Results: Nebulization of siLuc-LNPs in phosphate buffered saline (PBS, pH 7.4) resulted in significant loss of siRNA encapsulation and more than a doubling in particle size. This confirmed that a stabilization strategy is needed for LNP nebulization. LNPs contain an ionizable lipid that is protonated at low pH. It was hypothesized that reducing nebulization buffer pH could impart particle stability by increasing surface charge and hence electrostatic repulsion between particles. Additionally, ionization of LNP lipids at low pH could increase retention of encapsulated RNA by maintaining electrostatic complexes between the ionizable lipid and the RNA phosphate backbone. Encapsulation efficiency was recovered to near pre-nebulization levels for LNPs nebulized at reduced pH. However, reduced nebulization buffer pH did not prevent LNP particle growth. Further, low pH buffer resulted in a reduction in total RNA recovery from the nebulizer, presumably due to adsorption of charged LNPs to the nebulizer plastic surface. To overcome these remaining issues, we evaluated several excipients to be included in the low pH nebulization buffer, including surfactants, sugars, and hydrophilic polymers. Of the screened excipients, we identified an excipient that largely prevented particle growth and significantly improved RNA recovery. We further validated that LNPs nebulized under these optimized conditions retained cellular uptake and efficient gene knockdown. Fluorescently labelled Cy5-NC-LNPs were taken up in Vero cells to a similar degree before and after nebulization. Additionally, siLuc-LNPs exhibited no significant change in luciferase knockdown potency when nebulized in the optimized conditions.

We computationally designed a set of ten siRNA oligonucleotides that target the UTR of SARS-CoV-2 RNA transcripts. Transgenic Vero cells expressing viral RNA-EGFP constructs were generated to evaluate siRNA potency. Generation of cell lines stably expressing plasmids was confirmed by observation of EGFP fluorescence by confocal microscopy and quantification of EGFP+ cells by flow cytometry. The cell line exhibiting the greatest proportion of EGFP+ cells (97%) was selected for evaluation of siRNAs. First, this system was validated by demonstrating efficient knockdown of the viral RNA-EGFP construct with siEGFP as a positive control. EGFP fluorescence was reduced by 68.2% or 56.2% when siEGFP was dosed with lipofectamine or LNPs, respectively. Next, we evaluated our set of ten candidate siRNAs in this viral construct model with transfection via lipofectamine. Of these siRNAs, five resulted in significant (>55%) EGFP knockdown. To test whether the siRNAs behave synergistically to knock down expression, we also transfected with combinations of the top candidates; this approach yielded no beneficial effect. Further studies evaluating different siRNA doses allowed the identification of three promising siRNA sequences for further study. These three siRNAs also exhibited efficient knockdown of viral RNA-EGFP constructs when encapsulated in LNPs. LNP delivery of as little as 10 nM siRNA yielded >60% knockdown. Importantly, in Vero cells infected with SARS-CoV-2 virus, pre-infection treatment with one siRNA candidate via lipofectamine resulted in a 2-log reduction in sub-genomic viral RNA compared to untreated cells.

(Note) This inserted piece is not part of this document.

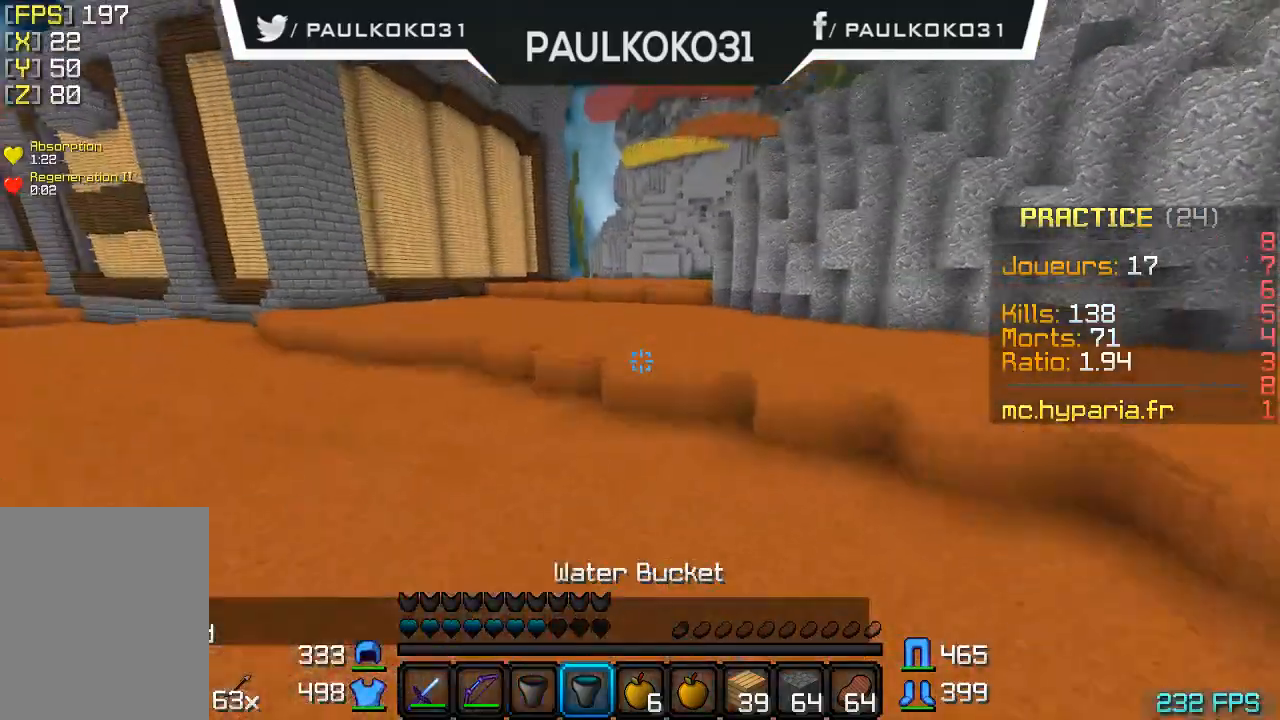
{"keys": [], "mouse": [], "events": []}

Implications: Overall, inhalation RNAi therapy is a promising strategy to manage viral infections. We demonstrate an approach to stabilize LNPs during nebulization which will enable RNAi therapies against SARS-CoV-2 and other respiratory viruses. Insights gained from these studies may be applicable for stabilization of nanoparticle systems for pulmonary delivery. siRNAs designed in the present work showed promise through knockdown of model viral RNA constructs in vitro. Further studies will evaluate this delivery strategy for efficacy in an in vivo model of viral infection. The ability to effectively deliver potent RNAi via inhalation could be broadly clinically useful for a range of respiratory diseases.